The API server takes care of basic audio I/O and optional chunking before building prompts:

- Resampling: Input audio is resampled to `SpeechToTextConfig.sample_rate` using `librosa`.
- Chunking: If `SpeechToTextConfig.allow_audio_chunking` is True and the duration exceeds `max_audio_clip_s`, the server splits the audio into overlapping chunks and generates a prompt per chunk.

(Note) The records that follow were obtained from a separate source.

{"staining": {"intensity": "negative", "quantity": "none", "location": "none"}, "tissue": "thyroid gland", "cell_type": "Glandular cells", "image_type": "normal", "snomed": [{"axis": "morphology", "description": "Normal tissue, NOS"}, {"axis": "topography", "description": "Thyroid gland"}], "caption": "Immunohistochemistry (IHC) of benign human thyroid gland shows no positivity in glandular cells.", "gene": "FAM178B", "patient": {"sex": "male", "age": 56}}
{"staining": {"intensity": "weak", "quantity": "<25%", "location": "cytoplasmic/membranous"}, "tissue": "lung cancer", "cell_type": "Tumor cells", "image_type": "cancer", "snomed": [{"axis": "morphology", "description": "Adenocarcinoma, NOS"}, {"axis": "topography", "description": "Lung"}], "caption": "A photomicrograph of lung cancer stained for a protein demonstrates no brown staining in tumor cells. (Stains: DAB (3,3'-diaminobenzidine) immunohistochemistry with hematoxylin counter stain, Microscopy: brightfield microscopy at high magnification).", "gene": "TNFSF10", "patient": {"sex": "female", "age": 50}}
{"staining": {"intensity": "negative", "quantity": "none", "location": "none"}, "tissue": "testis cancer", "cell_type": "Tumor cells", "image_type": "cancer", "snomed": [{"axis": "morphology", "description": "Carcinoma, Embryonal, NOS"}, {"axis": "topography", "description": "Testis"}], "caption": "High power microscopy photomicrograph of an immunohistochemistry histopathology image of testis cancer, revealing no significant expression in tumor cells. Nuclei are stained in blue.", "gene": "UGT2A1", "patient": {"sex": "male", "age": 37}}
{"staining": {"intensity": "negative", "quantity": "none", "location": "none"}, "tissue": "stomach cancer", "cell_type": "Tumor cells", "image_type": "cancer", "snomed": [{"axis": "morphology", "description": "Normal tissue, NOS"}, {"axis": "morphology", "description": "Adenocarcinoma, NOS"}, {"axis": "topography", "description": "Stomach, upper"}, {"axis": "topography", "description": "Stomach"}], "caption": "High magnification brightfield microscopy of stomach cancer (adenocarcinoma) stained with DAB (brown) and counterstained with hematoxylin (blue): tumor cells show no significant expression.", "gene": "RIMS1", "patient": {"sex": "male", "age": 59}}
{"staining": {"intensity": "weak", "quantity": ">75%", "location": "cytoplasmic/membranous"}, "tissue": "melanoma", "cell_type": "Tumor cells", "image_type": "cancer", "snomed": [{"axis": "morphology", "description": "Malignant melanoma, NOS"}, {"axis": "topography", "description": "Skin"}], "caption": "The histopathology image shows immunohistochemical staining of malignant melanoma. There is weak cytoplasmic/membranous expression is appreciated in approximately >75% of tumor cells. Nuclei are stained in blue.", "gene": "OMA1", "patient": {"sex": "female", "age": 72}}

Overlap is controlled by `overlap_chunk_second`.
- Energy-aware splitting: When `min_energy_split_window_size` is set, the server finds low-energy regions to minimize cutting within words.

Relevant server logic:
??? code
    ```python
    # vllm/entrypoints/openai/speech_to_text.py
    async def _preprocess_speech_to_text(...):
        language = self.model_cls.validate_language(request.language)
        ...
        y, sr = librosa.load(bytes_, sr=self.asr_config.sample_rate)
        duration = librosa.get_duration(y=y, sr=sr)
        do_split_audio = (self.asr_config.allow_audio_chunking
                        and duration > self.asr_config.max_audio_clip_s)
        chunks = [y] if not do_split_audio else self._split_audio(y, int(sr))
        prompts = []
        for chunk in chunks:
            prompt = self.model_cls.get_generation_prompt(
                audio=chunk,
                stt_config=self.asr_config,
                model_config=self.model_config,
                language=language,
                task_type=self.task_type,
                request_prompt=request.prompt,
                to_language=to_language,
            )
            prompts.append(prompt)
        return prompts, duration
    ```

## 3. Exposing tasks automatically

- vLLM automatically advertises transcription support if your model implements the interface:

```python
if supports_transcription(model):
    if model.supports_transcription_only:
        return ["transcription"]
    supported_tasks.append("transcription")
```

- When enabled, the server initializes the transcription and translation handlers:

```python
state.openai_serving_transcription = OpenAIServingTranscription(...) if "transcription" in supported_tasks else None
state.openai_serving_translation = OpenAIServingTranslation(...) if "transcription" in supported_tasks else None
```

No extra registration is required beyond having your model class available via the model registry and implementing `SupportsTranscription`.

## 4. Examples in-tree

- Whisper encoder–decoder (audio-only): <gh-file:vllm/model_executor/models/whisper.py>
- Voxtral decoder-only (audio embeddings + LLM): <gh-file:vllm/model_executor/models/voxtral.py>
- Gemma3n decoder-only with fixed instruction prompt: <gh-file:vllm/model_executor/models/gemma3n_mm.py>

## 5. Test with the API

Once your model implements `SupportsTranscription`, you can test the endpoints (API mimics OpenAI):

- Transcription (ASR):

    ```bash
    curl -s -X POST \
      -H "Authorization: Bearer $VLLM_API_KEY" \
      -H "Content-Type: multipart/form-data" \
      -F "file=@/path/to/audio.wav" \
      -F "model=$MODEL_ID" \
      http://localhost:8000/v1/audio/transcriptions
    ```

- Translation (source → English unless otherwise supported):

    ```bash
    curl -s -X POST \
      -H "Authorization: Bearer $VLLM_API_KEY" \
      -H "Content-Type: multipart/form-data" \
      -F "file=@/path/to/audio.wav" \
      -F "model=$MODEL_ID" \
      http://localhost:8000/v1/audio/translations
    ```

Or check out more examples in <gh-file:examples/online_serving>.

!!! note

- If your model handles chunking internally (e.g., via its processor or encoder), set `min_energy_split_window_size=None` in the returned `SpeechToTextConfig` to disable server-side chunking.
- Implementing `get_num_audio_tokens` improves accuracy of streaming usage metrics (`prompt_tokens`) without an extra forward pass.
- For multilingual behavior, keep `supported_languages` aligned with actual model capabilities.